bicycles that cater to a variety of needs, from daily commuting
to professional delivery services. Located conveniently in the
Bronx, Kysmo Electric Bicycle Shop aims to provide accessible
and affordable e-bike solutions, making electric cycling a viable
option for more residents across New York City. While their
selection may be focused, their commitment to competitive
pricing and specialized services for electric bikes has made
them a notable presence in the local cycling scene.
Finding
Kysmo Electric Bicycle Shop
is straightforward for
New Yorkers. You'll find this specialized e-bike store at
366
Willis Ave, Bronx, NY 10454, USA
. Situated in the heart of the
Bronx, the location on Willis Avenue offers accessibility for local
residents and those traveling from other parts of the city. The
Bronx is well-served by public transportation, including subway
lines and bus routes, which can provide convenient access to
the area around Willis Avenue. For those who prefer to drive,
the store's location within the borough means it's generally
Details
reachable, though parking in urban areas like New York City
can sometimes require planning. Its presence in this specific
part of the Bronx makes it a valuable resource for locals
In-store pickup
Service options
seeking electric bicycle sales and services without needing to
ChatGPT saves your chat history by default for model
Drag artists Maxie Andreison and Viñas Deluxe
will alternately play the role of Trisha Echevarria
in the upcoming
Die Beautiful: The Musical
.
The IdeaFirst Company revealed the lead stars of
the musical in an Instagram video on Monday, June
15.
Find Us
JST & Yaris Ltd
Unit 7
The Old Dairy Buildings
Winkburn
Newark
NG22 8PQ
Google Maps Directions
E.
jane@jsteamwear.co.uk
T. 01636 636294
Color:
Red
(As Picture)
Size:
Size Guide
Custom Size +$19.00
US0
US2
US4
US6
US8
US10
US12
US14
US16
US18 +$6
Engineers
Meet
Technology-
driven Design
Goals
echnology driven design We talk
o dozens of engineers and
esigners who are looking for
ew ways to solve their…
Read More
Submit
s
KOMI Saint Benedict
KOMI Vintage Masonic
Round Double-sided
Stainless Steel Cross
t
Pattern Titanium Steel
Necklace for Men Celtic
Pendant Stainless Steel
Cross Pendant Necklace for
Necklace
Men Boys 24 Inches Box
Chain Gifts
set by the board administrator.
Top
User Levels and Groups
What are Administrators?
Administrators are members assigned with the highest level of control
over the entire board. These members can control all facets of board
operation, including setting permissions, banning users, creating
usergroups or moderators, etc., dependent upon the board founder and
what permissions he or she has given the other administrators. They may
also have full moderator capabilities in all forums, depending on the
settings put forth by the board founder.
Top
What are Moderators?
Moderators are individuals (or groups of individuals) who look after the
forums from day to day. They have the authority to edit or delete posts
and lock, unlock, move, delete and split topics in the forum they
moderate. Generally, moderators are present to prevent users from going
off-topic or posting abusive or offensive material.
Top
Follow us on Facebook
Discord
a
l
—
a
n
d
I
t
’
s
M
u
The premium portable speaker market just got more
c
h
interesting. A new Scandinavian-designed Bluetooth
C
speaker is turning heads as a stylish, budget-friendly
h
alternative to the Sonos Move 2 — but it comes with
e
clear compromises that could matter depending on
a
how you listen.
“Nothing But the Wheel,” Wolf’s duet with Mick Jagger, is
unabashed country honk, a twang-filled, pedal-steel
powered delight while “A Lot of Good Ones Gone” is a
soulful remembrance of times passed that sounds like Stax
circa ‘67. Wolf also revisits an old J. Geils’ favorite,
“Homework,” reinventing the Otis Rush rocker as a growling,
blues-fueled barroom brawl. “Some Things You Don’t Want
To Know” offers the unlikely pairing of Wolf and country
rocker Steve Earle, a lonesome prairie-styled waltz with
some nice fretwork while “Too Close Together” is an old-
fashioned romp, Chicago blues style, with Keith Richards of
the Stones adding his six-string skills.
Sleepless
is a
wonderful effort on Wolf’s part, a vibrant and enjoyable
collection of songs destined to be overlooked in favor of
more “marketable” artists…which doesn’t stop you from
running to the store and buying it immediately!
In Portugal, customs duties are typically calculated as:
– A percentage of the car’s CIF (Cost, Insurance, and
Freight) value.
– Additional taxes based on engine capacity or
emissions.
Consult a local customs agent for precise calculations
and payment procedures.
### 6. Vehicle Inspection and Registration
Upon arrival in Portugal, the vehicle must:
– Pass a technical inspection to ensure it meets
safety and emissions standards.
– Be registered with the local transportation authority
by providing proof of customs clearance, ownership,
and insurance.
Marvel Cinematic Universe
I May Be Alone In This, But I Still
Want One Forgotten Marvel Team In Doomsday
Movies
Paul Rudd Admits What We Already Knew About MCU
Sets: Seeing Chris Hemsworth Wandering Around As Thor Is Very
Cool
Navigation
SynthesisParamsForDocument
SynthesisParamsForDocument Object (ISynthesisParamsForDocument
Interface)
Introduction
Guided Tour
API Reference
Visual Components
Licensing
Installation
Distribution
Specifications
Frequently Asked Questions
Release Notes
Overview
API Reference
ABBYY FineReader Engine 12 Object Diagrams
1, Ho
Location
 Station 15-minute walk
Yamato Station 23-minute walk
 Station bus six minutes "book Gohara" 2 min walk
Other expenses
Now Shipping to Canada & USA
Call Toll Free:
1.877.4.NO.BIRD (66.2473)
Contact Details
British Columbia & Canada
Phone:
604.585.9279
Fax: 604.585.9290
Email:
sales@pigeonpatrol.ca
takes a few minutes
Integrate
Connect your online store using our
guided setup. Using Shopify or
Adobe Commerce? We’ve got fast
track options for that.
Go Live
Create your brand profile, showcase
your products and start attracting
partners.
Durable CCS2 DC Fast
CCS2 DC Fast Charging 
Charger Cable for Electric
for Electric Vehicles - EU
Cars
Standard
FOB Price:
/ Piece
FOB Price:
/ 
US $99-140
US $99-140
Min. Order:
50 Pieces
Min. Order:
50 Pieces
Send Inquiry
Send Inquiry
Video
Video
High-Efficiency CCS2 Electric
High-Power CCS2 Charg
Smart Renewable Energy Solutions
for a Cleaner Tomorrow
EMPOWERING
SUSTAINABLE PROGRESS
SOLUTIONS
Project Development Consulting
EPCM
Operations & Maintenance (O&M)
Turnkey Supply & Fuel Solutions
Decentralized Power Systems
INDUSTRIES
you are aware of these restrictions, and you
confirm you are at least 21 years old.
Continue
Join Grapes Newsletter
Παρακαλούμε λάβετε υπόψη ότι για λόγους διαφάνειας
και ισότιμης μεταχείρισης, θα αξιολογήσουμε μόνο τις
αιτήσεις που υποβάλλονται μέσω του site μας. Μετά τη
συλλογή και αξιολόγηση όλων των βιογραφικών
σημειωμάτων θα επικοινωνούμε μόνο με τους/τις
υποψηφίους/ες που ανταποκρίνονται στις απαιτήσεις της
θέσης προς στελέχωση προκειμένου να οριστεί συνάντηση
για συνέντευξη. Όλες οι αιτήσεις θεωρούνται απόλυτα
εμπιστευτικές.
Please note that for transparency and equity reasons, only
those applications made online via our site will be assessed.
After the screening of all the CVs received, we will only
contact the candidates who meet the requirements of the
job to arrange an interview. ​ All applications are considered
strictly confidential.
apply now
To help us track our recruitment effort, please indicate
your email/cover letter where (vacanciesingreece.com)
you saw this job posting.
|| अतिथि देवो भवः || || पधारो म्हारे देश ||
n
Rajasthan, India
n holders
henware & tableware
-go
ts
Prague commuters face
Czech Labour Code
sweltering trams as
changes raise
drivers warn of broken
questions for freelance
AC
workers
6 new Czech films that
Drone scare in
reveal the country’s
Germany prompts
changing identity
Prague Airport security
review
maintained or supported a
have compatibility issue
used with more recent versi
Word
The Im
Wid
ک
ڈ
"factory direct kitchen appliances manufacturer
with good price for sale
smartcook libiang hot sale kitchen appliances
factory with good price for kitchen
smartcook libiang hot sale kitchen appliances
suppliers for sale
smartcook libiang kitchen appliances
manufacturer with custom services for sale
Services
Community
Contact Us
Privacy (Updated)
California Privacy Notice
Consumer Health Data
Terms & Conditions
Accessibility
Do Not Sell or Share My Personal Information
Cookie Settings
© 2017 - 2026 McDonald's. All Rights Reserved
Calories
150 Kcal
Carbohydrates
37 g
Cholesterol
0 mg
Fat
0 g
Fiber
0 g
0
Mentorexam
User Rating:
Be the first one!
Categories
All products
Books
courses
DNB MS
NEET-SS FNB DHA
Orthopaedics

*-*-*

## Work instruction
Only the lines above from the line containing "SUSTAINABLE PROGRESS" through the line containing "kitchen appliances manufacturer" should be retyped, exactly and with both ends included.

## Response area
SUSTAINABLE PROGRESS
SOLUTIONS
Project Development Consulting
EPCM
Operations & Maintenance (O&M)
Turnkey Supply & Fuel Solutions
Decentralized Power Systems
INDUSTRIES
you are aware of these restrictions, and you
confirm you are at least 21 years old.
Continue
Join Grapes Newsletter
Παρακαλούμε λάβετε υπόψη ότι για λόγους διαφάνειας
και ισότιμης μεταχείρισης, θα αξιολογήσουμε μόνο τις
αιτήσεις που υποβάλλονται μέσω του site μας. Μετά τη
συλλογή και αξιολόγηση όλων των βιογραφικών
σημειωμάτων θα επικοινωνούμε μόνο με τους/τις
υποψηφίους/ες που ανταποκρίνονται στις απαιτήσεις της
θέσης προς στελέχωση προκειμένου να οριστεί συνάντηση
για συνέντευξη. Όλες οι αιτήσεις θεωρούνται απόλυτα
εμπιστευτικές.
Please note that for transparency and equity reasons, only
those applications made online via our site will be assessed.
After the screening of all the CVs received, we will only
contact the candidates who meet the requirements of the
job to arrange an interview. ​ All applications are considered
strictly confidential.
apply now
To help us track our recruitment effort, please indicate
your email/cover letter where (vacanciesingreece.com)
you saw this job posting.
|| अतिथि देवो भवः || || पधारो म्हारे देश ||
n
Rajasthan, India
n holders
henware & tableware
-go
ts
Prague commuters face
Czech Labour Code
sweltering trams as
changes raise
drivers warn of broken
questions for freelance
AC
workers
6 new Czech films that
Drone scare in
reveal the country’s
Germany prompts
changing identity
Prague Airport security
review
maintained or supported a
have compatibility issue
used with more recent versi
Word
The Im
Wid
ک
ڈ
"factory direct kitchen appliances manufacturer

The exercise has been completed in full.